In a way, a social plugin converts a normal web page into a mashup, exporting a site’s data to different domains. As Douglas Crockford says, “A mashup is a self-inflicted XSS attack”. It is more of a work around than a standard and hence have few problems.
(1) Social plugins must be wrapped in iframes:
If the source of these social plugins is inspected using browser’s developer tools, one can find that these buttons are actually wrapped in iframes, for obvious reasons. A script injection attack could otherwise modify the course of action of the like button and do malicious activity. Since an iframe provides a sandboxed environment, external scripts cannot access the DOM within the iframe and hence script injection attacks fail. So if you are a web developer and want to create the next widget/social plugin for your site, iframe should be the "must have” tag.
(2) Framing a site could be dangerous – Clickjacking FTW:
In one of my previous demos, we have seen how Facebook’s “Like” button can be clickjacked (typically called LikeJacking). Iframes, which contain the code for social plugins, themselves are nodes in the parent page’s DOM and scripts can act on them, if not inside them. So in the demo, I have grabbed the x,y coordinates of the iframe containing the “Like” button and changed them dynamically as the mouse moves. Thus one can place any social plugin beneath the user’s mouse cursor and reduce its opacity to zero. The implication is, clicking anywhere on the page means clicking on the social plugin!
Clickjacking can be countered by using JavaScript based “Frame busting” techniques or configuring X-Frame-Options response header. Using these techniques, a web page which is framed will be forced to come out of the iframe, thereby preventing clickjacking.
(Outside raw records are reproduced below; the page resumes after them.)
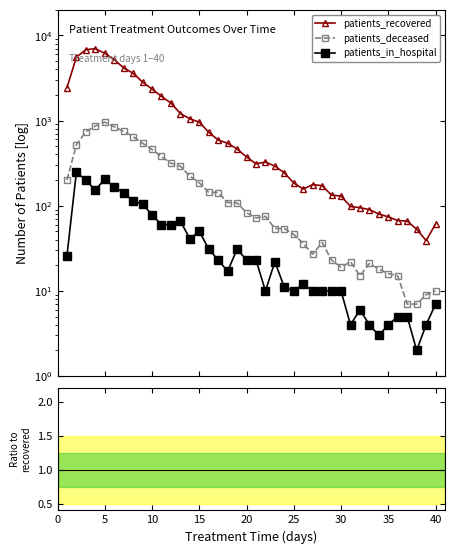

True or false: patients_deceased has more than 2 points higher than both neighbors.

True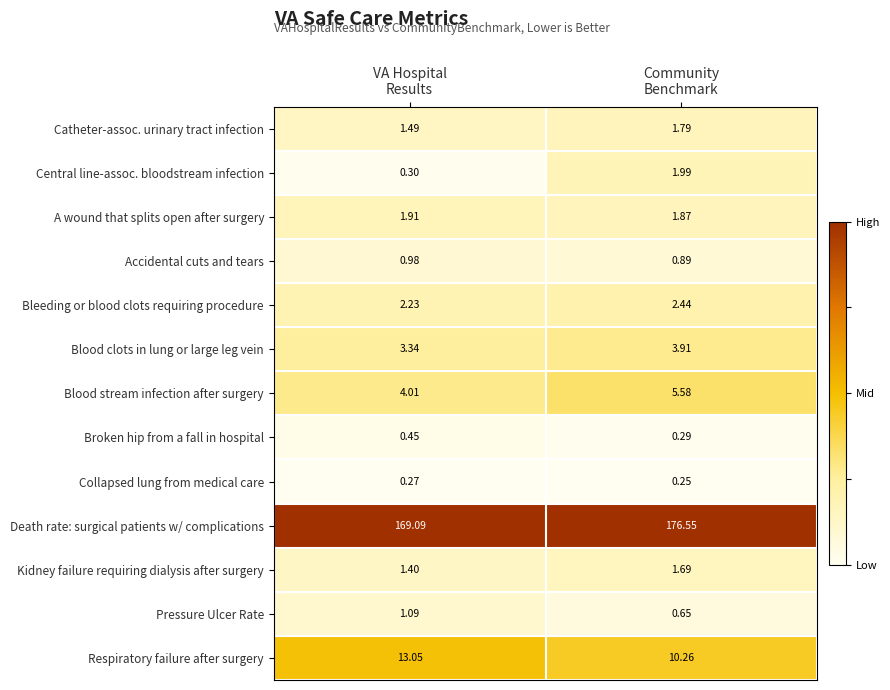

Which series has the largest total across all categories?

Death rate: surgical patients w/ complications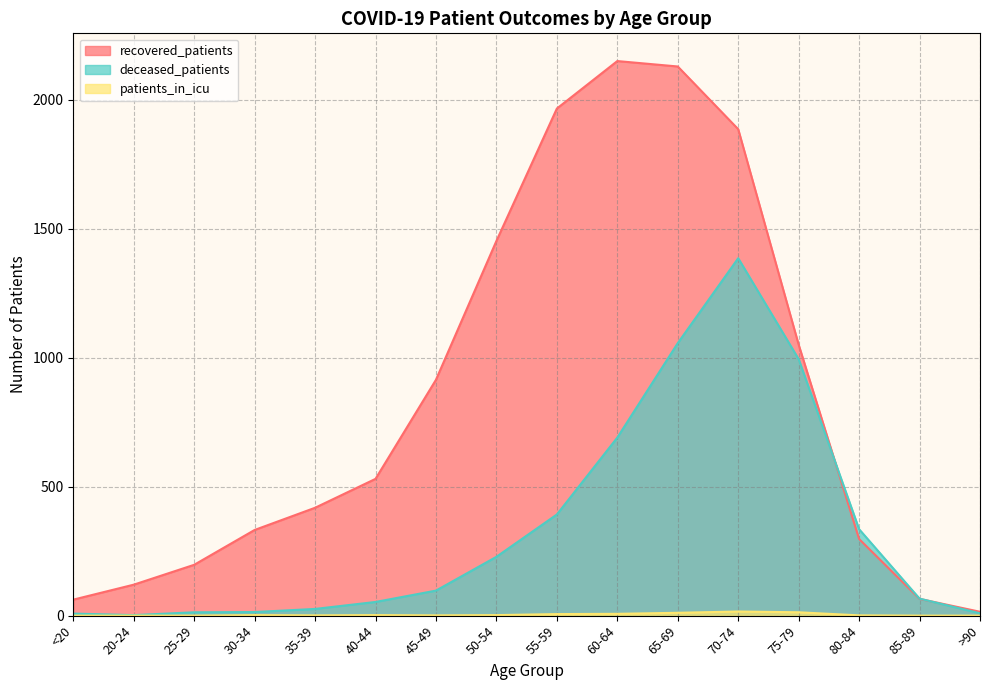

Reading right to left, extract all data points from this chart.

recovered_patients: 15	65	297	1050	1885	2128	2149	1965	1452	914	530	418	332	197	120	62
deceased_patients: 9	66	335	994	1385	1056	690	392	228	97	53	26	14	13	2	8
patients_in_icu: 0	0	1	13	16	11	7	6	2	1	2	1	2	0	0	0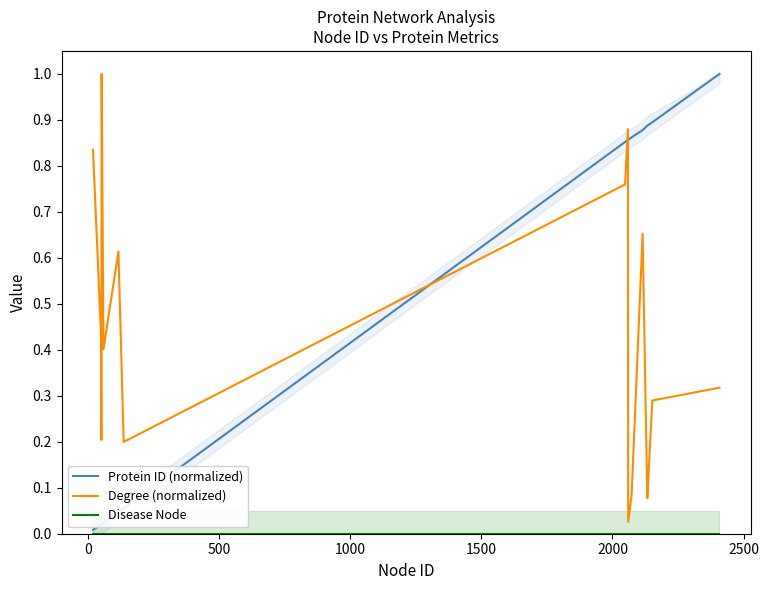

Reading left to right, transcribe all the data shown in this chart.

Protein ID (normalized): 0.0	0.0	0.0	0.0	0.0	0.0	0.1	0.9	0.9	0.9	0.9	0.9	0.9	0.9	0.9	1.0
Degree (normalized): 0.8	0.4	0.2	1.0	0.4	0.6	0.2	0.8	0.9	0.0	0.1	0.7	0.1	0.1	0.3	0.3
Disease Node: 0.0	0.0	0.0	0.0	0.0	0.0	0.0	0.0	0.0	0.0	0.0	0.0	0.0	0.0	0.0	0.0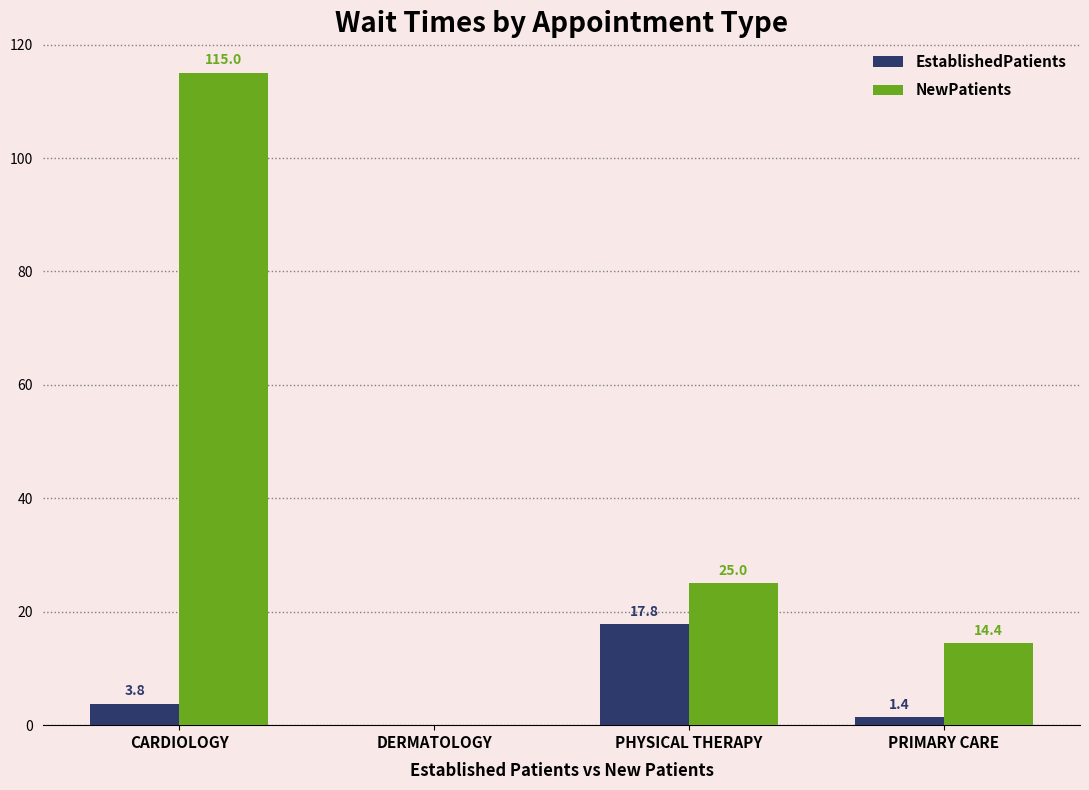

What is the sum of the NewPatients values at CARDIOLOGY and DERMATOLOGY?

115.0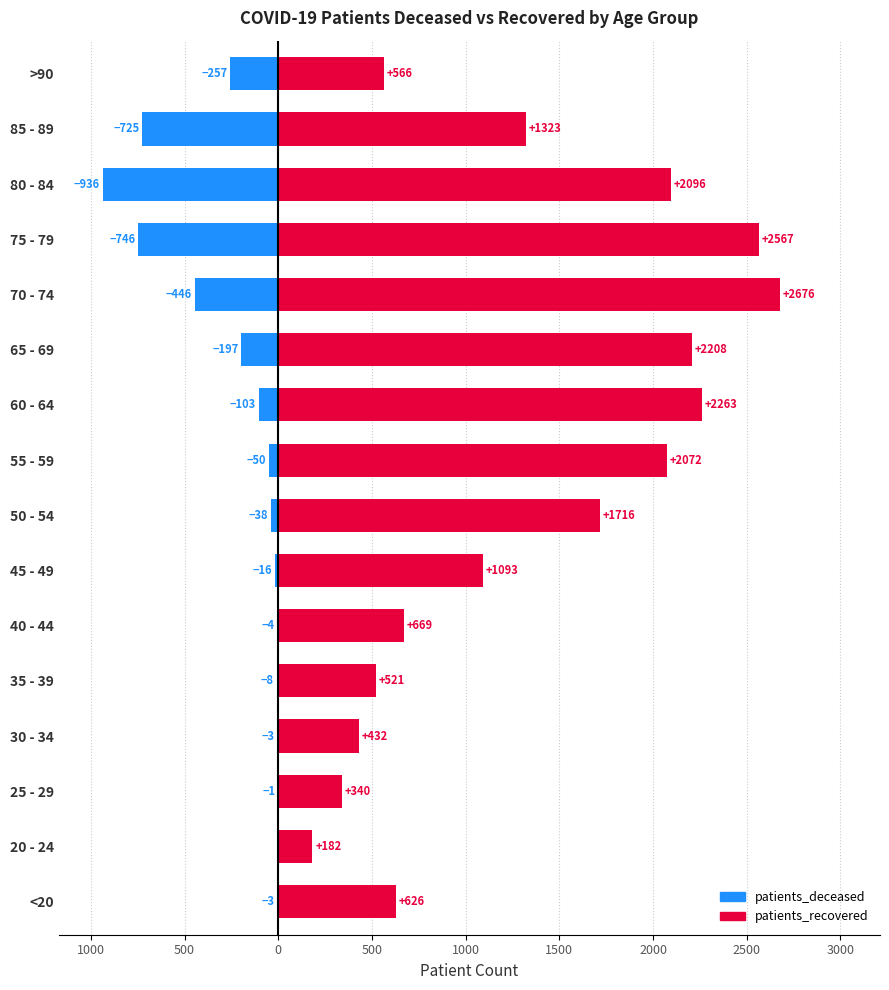

How many data points in patients_deceased are less than -38?

8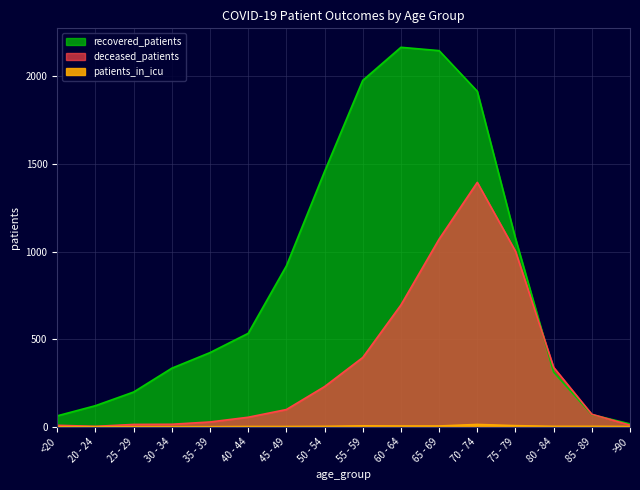

Rank the series at 25 - 29 from lowest to highest value.

patients_in_icu, deceased_patients, recovered_patients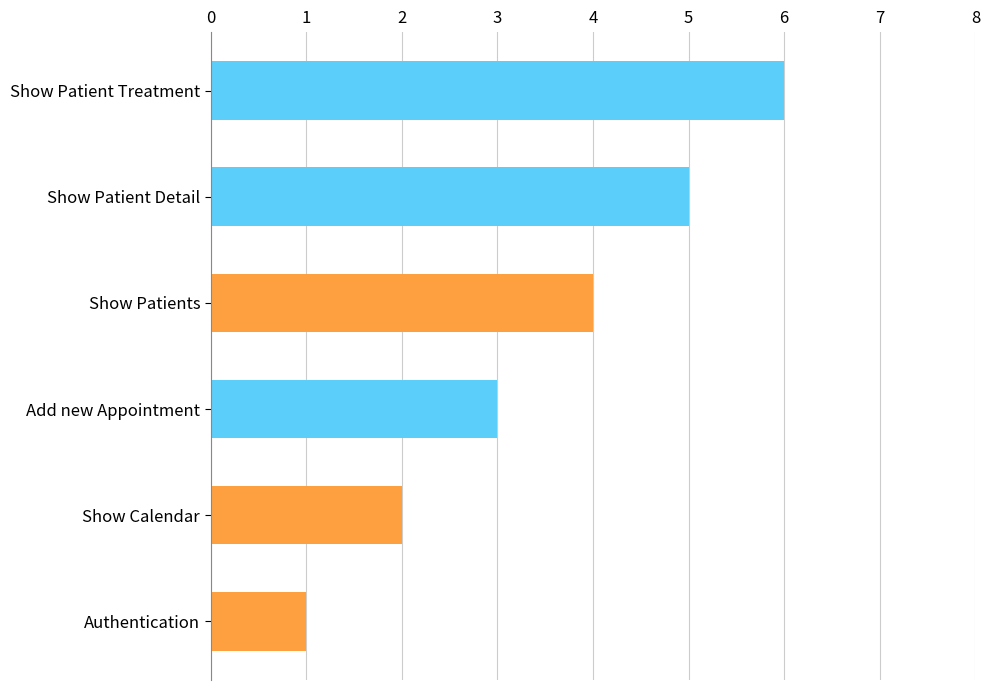

What is the change in value from Show Calendar to Show Patients?

+2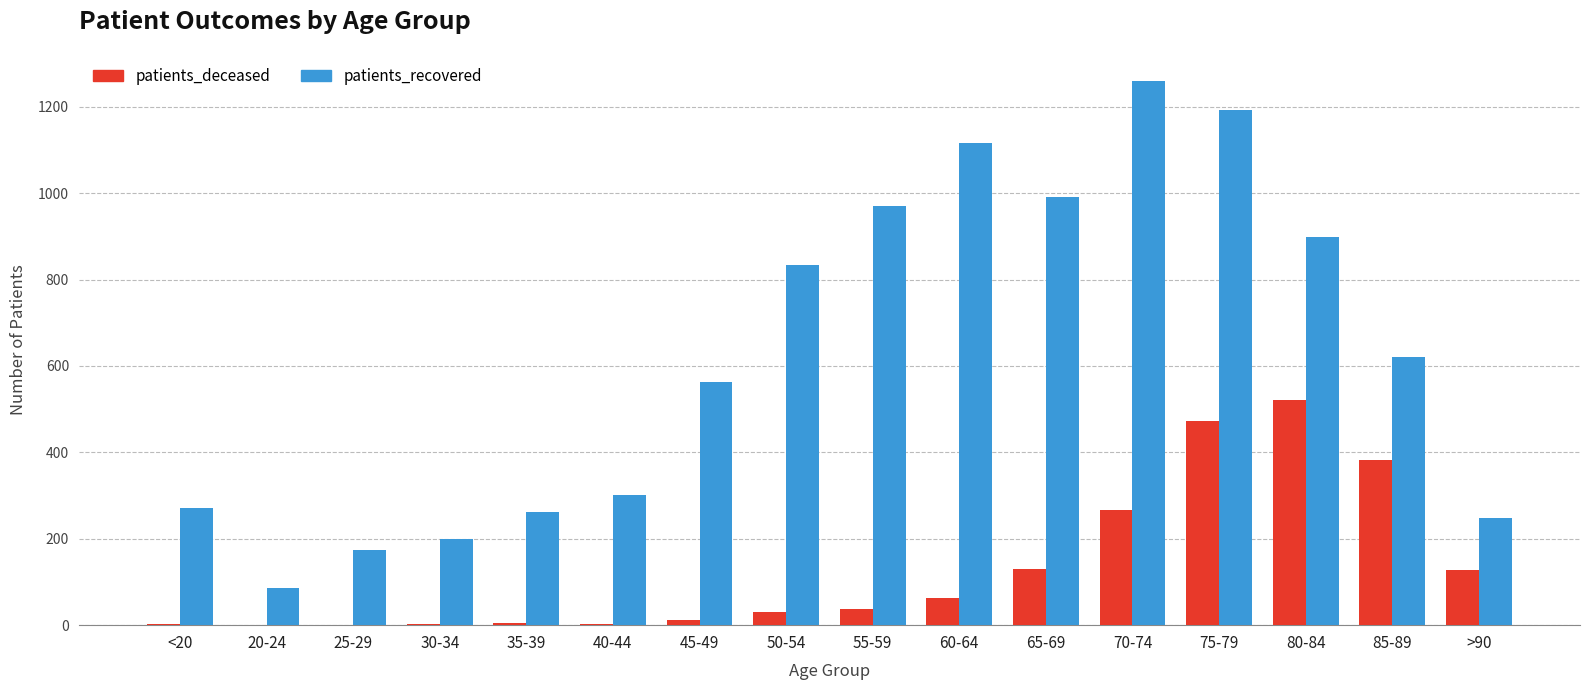

What are all the series names shown in the legend?

patients_deceased, patients_recovered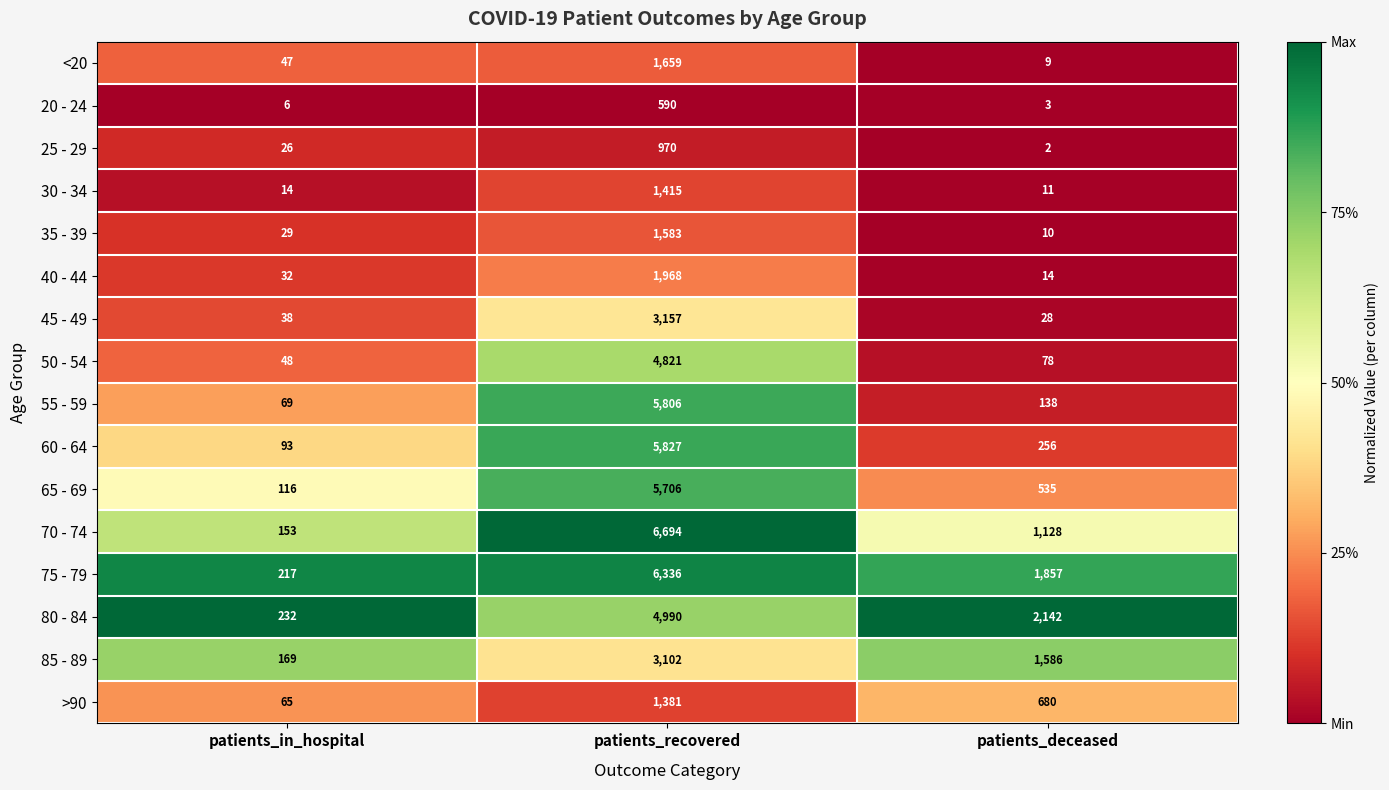

At which label is 70 - 74 closest to 3423?

patients_deceased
The problem: Now, have you sensed the problem? If not, pause and analyze the ideas in (1) and (2). In any case, proceed :)
Here is the problem - As per (1), a social plugin has to be in an iframe to prevent script injections. As per (2), content (typically from an external website) has to be pulled out of iframe to prevent clickjacking. Now both are contradictory ideas.
Inference:- “A social plugin cannot exist securely without being wrapped inside an iframe and hence it is always vulnerable to clickjacking!” Alarming!! Isn't it?
(Q) So what if social plugins are vulnerable to clickjacking?
(A) You will continue to see different types of spams on social networking sites due to ignorant clicks of users on hidden social plugins. Social networking sites have to depend on algorithms to detect anomalous behaviors, since there is no solution available right now to stop this.
Further, this can lead to new types of web based attacks. One such possibility is explored by researchers at Carnegie Melon University. They demonstrated how social network users can be de-anonymized using clickjacking, which is an interesting case study.
Hope the article helped in understanding the technical flaw with which most websites are living. I have been experimenting on these lines and came up with yet another interesting case study. More about it in my subsequent blog posts. Happy learning!